In the chart blog excerpt, replace "differential" with "difference" and write out the passage starting at "No bells and" and ending at "the price differential.".

# Document text
___

Two numbers do not a trend make and so the extra data point only gives us false comfort.  While 2005 first half compares poorly to 2004 first half, we don't know how 2005 first half compares to other such periods in the bank's history.  In reading such charts, avoid the tendency to generalize.

Why not split every bar so that we can accurately judge the size of the half-baked 2005 bar?  Alternatively, remove the gray bars and draw in a projected full-year 2005 number.

Reference: "Omnicom Lands Bank of America", Wall Street Journal, Sept 1 2005.

## Simplicity and clarity

##### Sep 06, 2005

Here's a quick post to tide you over while I recover from the weekend's festivities.  There was surprisingly little traffic on the roads this weekend, and one suspects that gas prices had something to do with it.

Gas prices form the data underlying this simple, clear and effective chart:

No bells and whistles.  Just a straightforward presentation of the data.

The key messages scream out at the reader: that the price of gas in the U.S.,as high as it is right now, is still much lower than those in many European countries; and that government taxes explain most of the price differential.

We've seen many examples of simple charts that fail to do justice to the data.  Even simple data series should be handled with care.  I'm glad to say this chart is well-done, and I appreciate the effort.

Reference: "Europe, With Other Woes, Takes Gas Prices in Stride", New York Times, Sept 1 2005.

## Congratulations!

##### Sep 06, 2005

I'd like to congratulate my friends Beth and Art who tied the knot this Sunday; thanks for a beautiful wedding weekend in Vermont.

Best wishes to Hendrik and Alice who also exchanged vows recently.

## One for the cutting room floor

##### Sep 02, 2005

This chart comparing U.S. and China garment markets really calls for mixed metaphors: it should've been left on the cutting room floor.

The two intended messages are simple: the U.S market is much larger but the China market is growing much faster.  But the chart manages to confuse us all the same.

First, the China market is tracked for 14.5 years versus 3.5 for the U.S. market, without explanation.  By stacking these bars together, the chart creates a false impression of exponential growth.

Then, the data from 2002-5 are enclosed in gray boxes of arbitrary heights, interfering with our ability to read the trends.  While I don't like gridlines on bar charts in general, their appearance in these redundant gray boxes really beggars explanation.

___

# Provided records
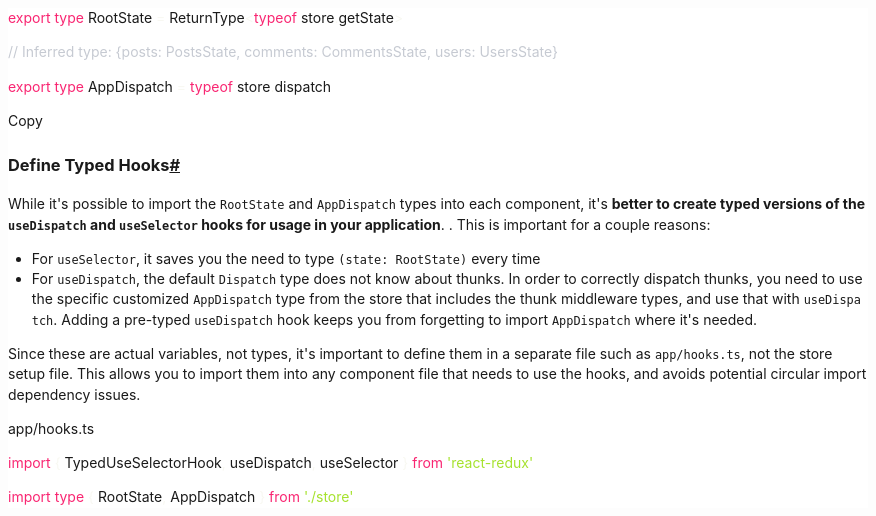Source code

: <span class="token plain"></span><span class="token keyword" style="color: #f92672">export</span><span class="token plain"> </span><span class="token keyword" style="color: #f92672">type</span><span class="token plain"> </span><span class="token class-name maybe-class-name">RootState</span><span class="token plain"> </span><span class="token operator" style="color: #f8f8f2">=</span><span class="token plain"> </span><span class="token maybe-class-name">ReturnType</span><span class="token operator" style="color: #f8f8f2">&lt;</span><span class="token keyword" style="color: #f92672">typeof</span><span class="token plain"> store</span><span class="token punctuation" style="color: #f8f8f2">.</span><span class="token property-access">getState</span><span class="token operator" style="color: #f8f8f2">&gt;</span><span class="token plain"></span>

<span class="token plain"></span><span class="token comment" style="color: #c6cad2">// Inferred type: {posts: PostsState, comments: CommentsState, users: UsersState}</span><span class="token plain"></span>

<span class="token plain"></span><span class="token keyword" style="color: #f92672">export</span><span class="token plain"> </span><span class="token keyword" style="color: #f92672">type</span><span class="token plain"> </span><span class="token class-name maybe-class-name">AppDispatch</span><span class="token plain"> </span><span class="token operator" style="color: #f8f8f2">=</span><span class="token plain"> </span><span class="token keyword" style="color: #f92672">typeof</span><span class="token plain"> store</span><span class="token punctuation" style="color: #f8f8f2">.</span><span class="token property-access">dispatch</span>

Copy

### <span id="define-typed-hooks" class="anchor enhancedAnchor_2LWZ"></span>Define Typed Hooks<a href="#define-typed-hooks" class="hash-link" title="Direct link to heading">#</a>

While it's possible to import the `RootState` and `AppDispatch` types into each component, it's **better to create typed versions of the `useDispatch` and `useSelector` hooks for usage in your application**. . This is important for a couple reasons:

- For `useSelector`, it saves you the need to type `(state: RootState)` every time
- For `useDispatch`, the default `Dispatch` type does not know about thunks. In order to correctly dispatch thunks, you need to use the specific customized `AppDispatch` type from the store that includes the thunk middleware types, and use that with `useDispatch`. Adding a pre-typed `useDispatch` hook keeps you from forgetting to import `AppDispatch` where it's needed.

Since these are actual variables, not types, it's important to define them in a separate file such as `app/hooks.ts`, not the store setup file. This allows you to import them into any component file that needs to use the hooks, and avoids potential circular import dependency issues.

app/hooks.ts

<span class="token keyword" style="color: #f92672">import</span><span class="token plain"> </span><span class="token imports punctuation" style="color: #f8f8f2">{</span><span class="token imports"> </span><span class="token imports maybe-class-name">TypedUseSelectorHook</span><span class="token imports punctuation" style="color: #f8f8f2">,</span><span class="token imports"> useDispatch</span><span class="token imports punctuation" style="color: #f8f8f2">,</span><span class="token imports"> useSelector </span><span class="token imports punctuation" style="color: #f8f8f2">}</span><span class="token plain"> </span><span class="token keyword" style="color: #f92672">from</span><span class="token plain"> </span><span class="token string" style="color: #a6e22e">'react-redux'</span><span class="token plain"></span>

<span class="token plain"></span><span class="token keyword" style="color: #f92672">import</span><span class="token plain"> </span><span class="token keyword" style="color: #f92672">type</span><span class="token plain"> </span><span class="token punctuation" style="color: #f8f8f2">{</span><span class="token plain"> </span><span class="token maybe-class-name">RootState</span><span class="token punctuation" style="color: #f8f8f2">,</span><span class="token plain"> </span><span class="token maybe-class-name">AppDispatch</span><span class="token plain"> </span><span class="token punctuation" style="color: #f8f8f2">}</span><span class="token plain"> </span><span class="token keyword" style="color: #f92672">from</span><span class="token plain"> </span><span class="token string" style="color: #a6e22e">'./store'</span><span class="token plain"></span>
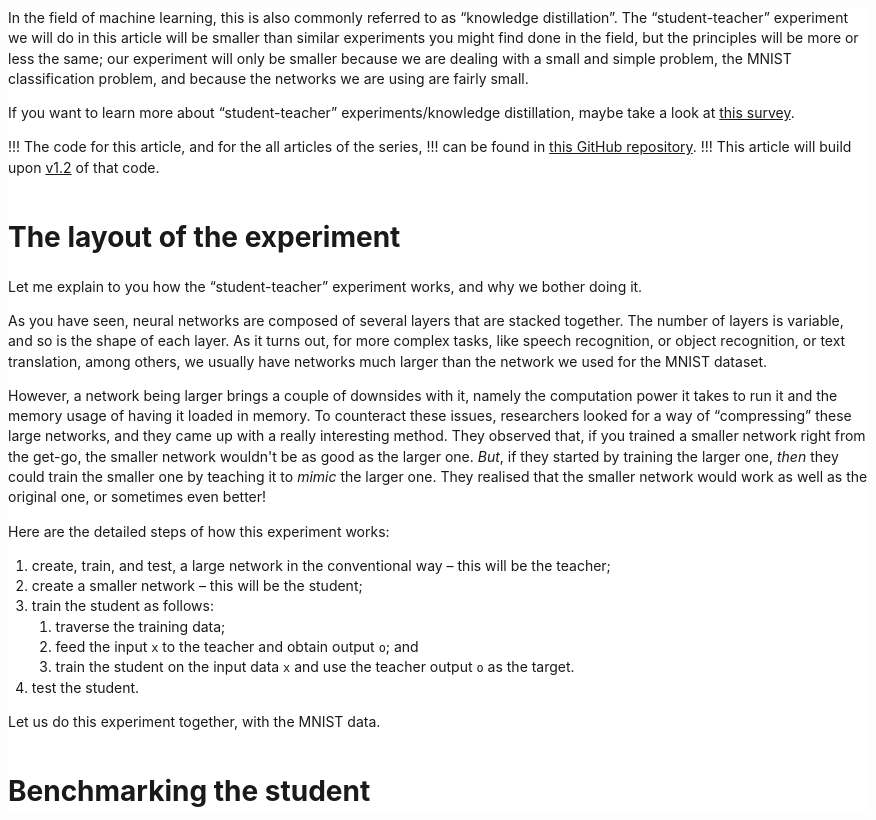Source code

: In the field of machine learning,
this is also commonly referred to as “knowledge distillation”.
The “student-teacher” experiment we will do in this article
will be smaller than similar experiments you might find done in the field,
but the principles will be more or less the same;
our experiment will only be smaller because we are dealing with a small and simple problem,
the MNIST classification problem, and because the networks we are using are fairly small.

If you want to learn more about “student-teacher” experiments/knowledge distillation,
maybe take a look at [this survey][student-teacher-survey].

!!! The code for this article, and for the all articles of the series,
!!! can be found in [this GitHub repository][gh-nnfwp].
!!! This article will build upon [v1.2][gh-nnfwp-v1_2] of that code.


# The layout of the experiment

Let me explain to you how the “student-teacher” experiment works,
and why we bother doing it.

As you have seen, neural networks are composed of several layers
that are stacked together.
The number of layers is variable, and so is the shape of each layer.
As it turns out, for more complex tasks, like speech recognition,
or object recognition, or text translation, among others,
we usually have networks much larger than the network we used for
the MNIST dataset.

However, a network being larger brings a couple of downsides with it,
namely the computation power it takes to run it and the memory usage
of having it loaded in memory.
To counteract these issues, researchers looked for a way of “compressing”
these large networks, and they came up with a really interesting method.
They observed that, if you trained a smaller network right from the get-go,
the smaller network wouldn't be as good as the larger one.
_But_, if they started by training the larger one, _then_ they could train
the smaller one by teaching it to _mimic_ the larger one.
They realised that the smaller network
would work as well as the original one, or sometimes even better!

Here are the detailed steps of how this experiment works:

 1. create, train, and test, a large network in the conventional way – this will be the teacher;
 2. create a smaller network – this will be the student;
 3. train the student as follows:
    1. traverse the training data;
    2. feed the input `x` to the teacher and obtain output `o`; and
    3. train the student on the input data `x` and use the teacher output `o` as the target.
 4. test the student.

Let us do this experiment together, with the MNIST data.


# Benchmarking the student


[series]: /blog/tag:nnfwp
[nnfwp-subtleties]: /blog/neural-networks-fundamentals-with-python-subtleties
[gh-nnfwp]: https://github.com/mathspp/NNFwP
[gh-nnfwp-v1_2]: https://github.com/mathspp/NNFwP/tree/v1.2
[gh-nnfwp-v1_3]: https://github.com/mathspp/NNFwP/tree/v1.3
[gh-nnfwp-mnist_small]: https://github.com/mathspp/nnfwp/blob/v1.3/examples/mnist_small.py
[gh-nnfwp-teacher_student]: https://github.com/mathspp/nnfwp/blob/v1.3/examples/teacher_student.py
[student-teacher-survey]: https://arxiv.org/abs/2006.05525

___

# Problem solution
No bells and whistles.  Just a straightforward presentation of the data.

The key messages scream out at the reader: that the price of gas in the U.S.,as high as it is right now, is still much lower than those in many European countries; and that government taxes explain most of the price difference.